What’s more, vocalist Pauline Black doesn’t do things half-heartedly, and latest offering Daylight – out this Friday, November 6th – suggests there’s still plenty of life yet in an outfit that formed an integral part of that initial late ‘70s 2 Tone explosion.
Reunited around the nucleus of Pauline, fellow original Arthur ‘Gaps’ Hendrickson, and producer-writer-arranger Neil Pyzer (formerly with Howard Devoto and Spear of Destiny), The Selecter are firing on all cylinders, and you can believe the hype when you hear they’re offering ‘their most urgent, politically engaged and purely uplifting music’ since their early ’80s long-playing statements of intent, Too Much Pressure and Celebrate the Bullet.
The new album was recorded in London against a familiar backdrop of political foment, anger at austerity policies and the emergence of a revitalised left wing vying for Government, the time seemingly ripe for the return of a band led by one of the first British female pop stars to shake up gender and racial stereotypes. As their latest press release has it, ‘Cropped and cool, Pauline was the girl who looked and moved like the sharpest rude boy. She flipped the Tonic suit and porkpie hat into a feminist statement.’
Many faces have moved through the line-up since The Selecter’s emergence in Coventry in 1979, the current mix of ‘four white and four black’ deemed ‘very 2 Tone’. And when I got in touch, the band were amid a successful Stateside tour with US punk bands Rancid and The Dropkick Murphys, with Pauline ‘fulfilling a bit of a dream’ at the Greek Theatre in Berkeley, California, the band playing to a sell-out crowd, their best-known member on a high in a ‘fantastic outdoor amphitheatre with a marvellous acoustic’.
That was the band’s 14th date of an American visit taking in various West Coast venues, going on to complete 19 shows in 21 days. Time constraints and other deadlines meant that I didn’t get chance to share her response – you’ll probably suss from some of the responses that this is a rare example of a writewyattuk email questionnaire rather than a face-to-face or at least a phone-to-phone encounter – straight away. But hopefully it all still makes sense (with the help of a handful of post-dated tweaks).
And now they’re all set to start again this side of the Atlantic, their ‘co-headline tour with our labelmates and good friends The Beat’ opening on the day of the LP’s launch at a sold-out London Roundhouse. So are their fellow 2 Tone veterans good company on the road? I guess Pauline (and Gaps) go back with them a fair bit.
“I first met Ranking Roger on the doorstep of Jerry Dammers’ house in 1979. I think he was about 15 then. So yes, you could say that we go back a long way.”
Could you have imagined all those years ago, first getting the band together, that there would still be such a big appetite for The Selecter around the world?
“In 1979, we didn’t even imagine that we would have a hit single and appear on Top of the Pops. When you’re young, you don’t spend most of your time imagining what you will be doing in 40 years’ time. But it’s an absolute honour that so many people worldwide still find the message of 2 Tone worthwhile, particularly in these troubled and divided times.”
The UK tour starts in style with that sell-out show at The Roundhouse in Chalk Farm, London. Ever play there back in the day?
“The Selecter have never played The Roundhouse before, but we did shoot a video for our single Celebrate The Bullet in the tunnels underneath the building in 1981.”
You’ll also be visiting Manchester Ritz (October 13) and finish at Liverpool Olympia (Dec 23), my excuse for speaking to you. Have you got good memories of past visits to the North West of England?

**Material to process**

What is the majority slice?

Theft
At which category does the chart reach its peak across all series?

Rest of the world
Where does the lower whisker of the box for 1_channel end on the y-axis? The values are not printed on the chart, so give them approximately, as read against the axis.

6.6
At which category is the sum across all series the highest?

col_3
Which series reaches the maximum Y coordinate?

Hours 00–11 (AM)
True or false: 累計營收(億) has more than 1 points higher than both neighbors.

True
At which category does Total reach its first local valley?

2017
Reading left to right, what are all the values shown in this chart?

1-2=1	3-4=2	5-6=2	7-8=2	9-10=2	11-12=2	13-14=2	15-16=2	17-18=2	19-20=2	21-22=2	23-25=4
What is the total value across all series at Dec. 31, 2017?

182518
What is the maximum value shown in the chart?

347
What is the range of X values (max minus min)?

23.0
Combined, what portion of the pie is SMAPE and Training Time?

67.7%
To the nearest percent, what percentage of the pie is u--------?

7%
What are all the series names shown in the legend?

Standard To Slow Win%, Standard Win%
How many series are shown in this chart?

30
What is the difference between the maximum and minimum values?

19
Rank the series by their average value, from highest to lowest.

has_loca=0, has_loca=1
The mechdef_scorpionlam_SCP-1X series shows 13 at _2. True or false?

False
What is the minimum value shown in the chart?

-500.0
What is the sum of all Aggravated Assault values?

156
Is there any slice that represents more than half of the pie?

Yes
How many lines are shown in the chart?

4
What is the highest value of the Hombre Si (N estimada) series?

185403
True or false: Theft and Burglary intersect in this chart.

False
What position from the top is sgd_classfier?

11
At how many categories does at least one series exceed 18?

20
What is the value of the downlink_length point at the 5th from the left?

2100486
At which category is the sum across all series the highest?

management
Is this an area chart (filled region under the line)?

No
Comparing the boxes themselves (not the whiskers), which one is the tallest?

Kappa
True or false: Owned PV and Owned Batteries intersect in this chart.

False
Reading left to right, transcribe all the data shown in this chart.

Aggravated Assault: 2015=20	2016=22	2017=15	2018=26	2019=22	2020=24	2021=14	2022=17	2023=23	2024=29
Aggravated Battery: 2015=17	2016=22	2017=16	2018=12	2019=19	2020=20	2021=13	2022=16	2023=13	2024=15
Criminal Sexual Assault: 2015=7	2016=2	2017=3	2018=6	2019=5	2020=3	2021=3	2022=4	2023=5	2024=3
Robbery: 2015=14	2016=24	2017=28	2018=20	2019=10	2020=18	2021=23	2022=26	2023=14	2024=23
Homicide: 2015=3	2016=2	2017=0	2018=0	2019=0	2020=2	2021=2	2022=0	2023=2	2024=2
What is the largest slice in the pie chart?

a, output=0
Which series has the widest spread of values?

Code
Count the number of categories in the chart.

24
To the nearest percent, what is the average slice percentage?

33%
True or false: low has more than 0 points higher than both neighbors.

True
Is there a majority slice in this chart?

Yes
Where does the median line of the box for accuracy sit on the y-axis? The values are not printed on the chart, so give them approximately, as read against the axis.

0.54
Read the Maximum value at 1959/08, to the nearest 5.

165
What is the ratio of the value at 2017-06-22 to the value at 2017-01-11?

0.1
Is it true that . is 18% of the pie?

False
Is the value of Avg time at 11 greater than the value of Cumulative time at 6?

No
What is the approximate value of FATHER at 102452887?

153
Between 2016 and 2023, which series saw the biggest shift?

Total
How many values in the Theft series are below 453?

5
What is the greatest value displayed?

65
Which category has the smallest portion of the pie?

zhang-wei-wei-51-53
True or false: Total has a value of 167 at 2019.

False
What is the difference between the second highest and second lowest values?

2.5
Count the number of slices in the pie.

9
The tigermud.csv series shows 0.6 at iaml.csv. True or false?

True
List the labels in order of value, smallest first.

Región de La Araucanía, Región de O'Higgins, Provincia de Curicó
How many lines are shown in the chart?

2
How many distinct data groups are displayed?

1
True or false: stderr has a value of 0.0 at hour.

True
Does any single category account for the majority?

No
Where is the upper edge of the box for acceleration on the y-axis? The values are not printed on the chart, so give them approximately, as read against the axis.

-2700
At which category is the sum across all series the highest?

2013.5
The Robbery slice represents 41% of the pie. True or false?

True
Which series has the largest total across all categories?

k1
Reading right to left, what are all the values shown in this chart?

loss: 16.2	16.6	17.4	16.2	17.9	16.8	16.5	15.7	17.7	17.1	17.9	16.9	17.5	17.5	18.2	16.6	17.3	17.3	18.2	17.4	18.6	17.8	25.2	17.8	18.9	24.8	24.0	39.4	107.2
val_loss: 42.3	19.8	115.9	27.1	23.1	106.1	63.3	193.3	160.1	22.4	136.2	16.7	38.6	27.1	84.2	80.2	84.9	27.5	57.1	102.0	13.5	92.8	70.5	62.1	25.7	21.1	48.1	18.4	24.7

**Problems to solve**
• A. List every performance venue that the interview about The Selecter names.
• B. Echo the stretch of the records from their start through the line that contains "What is the total", including both ends.

**Outputs by task**
• A.
- The Greek Theatre in Berkeley, California
- The Roundhouse in Chalk Farm, London
- Manchester Ritz
- Liverpool Olympia

• B.
What is the majority slice?

Theft
At which category does the chart reach its peak across all series?

Rest of the world
Where does the lower whisker of the box for 1_channel end on the y-axis? The values are not printed on the chart, so give them approximately, as read against the axis.

6.6
At which category is the sum across all series the highest?

col_3
Which series reaches the maximum Y coordinate?

Hours 00–11 (AM)
True or false: 累計營收(億) has more than 1 points higher than both neighbors.

True
At which category does Total reach its first local valley?

2017
Reading left to right, what are all the values shown in this chart?

1-2=1	3-4=2	5-6=2	7-8=2	9-10=2	11-12=2	13-14=2	15-16=2	17-18=2	19-20=2	21-22=2	23-25=4
What is the total value across all series at Dec. 31, 2017?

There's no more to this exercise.